È morta per le complicazioni avute dopo aver preso la Ru486, ma le cause precise sono ancora da capire. Una donna di 37 anni, madre di un bambino di sei, maestra precaria, è deceduta all’ospedale Martini di Torino. In Italia è il primo caso di morte seguita all’uso della pillola abortiva. Dopo la segnalazione della direzione ospedaliera la procura ha aperto un’indagine e la prossima settimana ci sarà l’autopsia. Due giorni prima (lunedì 7 aprile) la donna era andata al Martini per sottoporsi all’interruzione volontaria della gravidanza. Dopo il ricovero i medici le avevano somministrato il mifepristone, cioè la Ru486, la pillola abortiva. Lei ha deciso di non fermarsi nel posto letto riservato a chi si sottopone all’Ivg, è rientrata a casa e poi mercoledì 9 è tornata all’ospedale per un controllo. I ginecologi le hanno dato il gemeprost per favorire l’espulsione dell’embrione, lei ha sentito del dolore che è stato sedato con un antidolorofico. Poi a mezzogiorno i sanitari hanno fatto un’ecografia uterina che ha dato un esito positivo. Tuttavia intorno alle 12.20 sono cominciate le complicazioni. La 37enne ha avuto una dispnea, delle difficoltà respiratorie ed è svenuta. “Il ginecologo ha subito incanulato una vena e ha idratato il paziente, poi ha chiamato un anestesista”, ha spiegato il primario del reparto di ostetricia e ginecologia Flavio Carnino. In seguito sono intervenuti anche altri specialisti, dei cardiologi e degli internisti. La donna ha avuto ben dieci arresti cardiaci e l’uso del defibrillatore è stato inutile. È morta alle 22.45.

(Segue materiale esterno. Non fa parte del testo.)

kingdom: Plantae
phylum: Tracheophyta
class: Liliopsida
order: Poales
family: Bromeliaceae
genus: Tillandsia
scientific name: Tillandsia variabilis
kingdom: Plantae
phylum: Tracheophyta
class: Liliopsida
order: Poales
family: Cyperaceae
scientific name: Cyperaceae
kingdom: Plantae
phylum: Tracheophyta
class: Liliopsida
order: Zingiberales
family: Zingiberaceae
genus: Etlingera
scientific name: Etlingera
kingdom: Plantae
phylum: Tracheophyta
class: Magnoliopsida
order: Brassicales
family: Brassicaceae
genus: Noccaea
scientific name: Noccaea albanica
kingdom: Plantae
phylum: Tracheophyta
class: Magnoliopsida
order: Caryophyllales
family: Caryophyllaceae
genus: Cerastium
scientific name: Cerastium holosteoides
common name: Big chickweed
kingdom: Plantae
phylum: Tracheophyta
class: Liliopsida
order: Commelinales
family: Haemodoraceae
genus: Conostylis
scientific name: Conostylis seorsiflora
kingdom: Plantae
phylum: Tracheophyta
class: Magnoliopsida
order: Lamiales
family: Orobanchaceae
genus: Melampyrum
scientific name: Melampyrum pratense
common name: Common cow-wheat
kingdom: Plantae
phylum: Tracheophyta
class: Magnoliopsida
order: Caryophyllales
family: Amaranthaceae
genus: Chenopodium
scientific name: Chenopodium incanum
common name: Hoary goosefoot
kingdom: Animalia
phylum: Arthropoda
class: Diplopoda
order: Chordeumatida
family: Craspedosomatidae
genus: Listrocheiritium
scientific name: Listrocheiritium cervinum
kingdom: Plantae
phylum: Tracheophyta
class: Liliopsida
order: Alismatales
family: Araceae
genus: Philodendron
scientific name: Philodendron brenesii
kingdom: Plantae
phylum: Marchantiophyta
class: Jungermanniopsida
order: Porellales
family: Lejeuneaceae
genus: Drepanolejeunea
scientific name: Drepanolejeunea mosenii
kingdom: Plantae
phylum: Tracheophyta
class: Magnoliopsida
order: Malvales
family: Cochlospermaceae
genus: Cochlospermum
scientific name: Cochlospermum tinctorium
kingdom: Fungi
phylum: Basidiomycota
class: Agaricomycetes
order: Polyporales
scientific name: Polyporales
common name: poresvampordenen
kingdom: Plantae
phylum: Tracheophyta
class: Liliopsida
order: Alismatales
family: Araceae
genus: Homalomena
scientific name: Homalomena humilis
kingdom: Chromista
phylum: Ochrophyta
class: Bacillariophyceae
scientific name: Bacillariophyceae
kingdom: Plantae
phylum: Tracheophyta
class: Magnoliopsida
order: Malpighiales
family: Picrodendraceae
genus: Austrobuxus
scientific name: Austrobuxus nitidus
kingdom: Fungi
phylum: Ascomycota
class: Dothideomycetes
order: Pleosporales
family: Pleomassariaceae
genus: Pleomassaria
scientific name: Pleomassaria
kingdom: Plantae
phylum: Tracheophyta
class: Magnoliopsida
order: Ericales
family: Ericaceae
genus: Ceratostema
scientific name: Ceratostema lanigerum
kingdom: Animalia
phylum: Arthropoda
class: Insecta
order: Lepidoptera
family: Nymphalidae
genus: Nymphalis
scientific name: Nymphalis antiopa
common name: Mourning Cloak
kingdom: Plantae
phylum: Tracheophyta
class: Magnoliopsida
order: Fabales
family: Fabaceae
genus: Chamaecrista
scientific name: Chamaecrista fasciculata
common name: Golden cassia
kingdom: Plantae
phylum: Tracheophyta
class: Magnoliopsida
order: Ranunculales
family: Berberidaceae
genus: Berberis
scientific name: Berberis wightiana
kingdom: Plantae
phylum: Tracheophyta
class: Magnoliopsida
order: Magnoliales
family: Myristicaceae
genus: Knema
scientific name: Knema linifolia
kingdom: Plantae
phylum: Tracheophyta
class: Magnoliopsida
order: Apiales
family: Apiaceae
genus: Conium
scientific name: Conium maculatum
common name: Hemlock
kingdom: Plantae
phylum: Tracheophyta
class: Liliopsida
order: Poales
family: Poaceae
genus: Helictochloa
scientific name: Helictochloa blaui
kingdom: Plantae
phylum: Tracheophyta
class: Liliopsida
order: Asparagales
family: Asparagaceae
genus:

Dai controlli di routine fatti prima della somministrazione della Ru486 non erano comparsi segnali di patologie che avrebbero potuto compromettere la salute della donna, che però era quasi alla settima settimana di gravidanza, un fattore a rischio. Dall’ecografia toracica è apparso che l’atrio destro del cuore era dilatato e questo elemento, unito alle difficoltà respiratorie e ai dolori toracici, porterebbe gli anestesisti ad ipotizzare un’embolia polmonare. La direzione dell’ospedale Martini ha chiesto ai medici una relazione, inviata poi alla procura. Il fascicolo è stato consegnato al sostituto procuratore Gianfranco Colace che ha disposto un’autopsia per accertare le cause. “Dire che siamo costernati è dir poco. Siamo vicini alla famiglia della donna – ha affermato il direttore sanitario Paolo Simone -. Non vogliamo entrare in polemiche politiche o ideologiche sul farmaco, noi siamo dei tecnici che si attengono alle leggi”. Stando ai medici, nel 2013 all’Ospedale Martini sessanta donne hanno abortito usando la Ru486 e nessuna di loro ha avuto complicazioni. Negli Stati Uniti, dove la pillola abortiva è usata da più tempo, ci sono stati circa dieci casi di decessi non immediati e provocati da un batterio, il clostridium sordellii.
Il “padre della pillola abortiva”, il ginecologo (e presidente dei Radicali) Silvio Viale, che dirige il principale servizio italiano per Ivg all’Ospedale Sant’Anna di Torino, respinge “ogni strumentalizzazione” sull’episodio e osserva come sono “decine di milioni le donne che hanno assunto la Ru486 nel mondo” e “40mila in Italia”. Secondo lui “l’episodio ricorda la prima e unica morte in Francia nel 1991, agli inizi del suo uso, che indusse a modificare il tipo di prostaglandina per tutti gli interventi abortivi introducendo il misoprostolo (Cytotec) – ha spiegato -. Sono gli altri farmaci, gli stessi che si impiegano per le Ivg chirurgiche, i maggiori sospettati di un nesso con le complicazioni cardiache. Sarà l’autopsia a capire le cause, ma sin da ora posso affermare che non vi è alcun nesso teorico di causalità con il mifepristone (RU486), perché non ci sono i presupposti farmacologici e clinici”.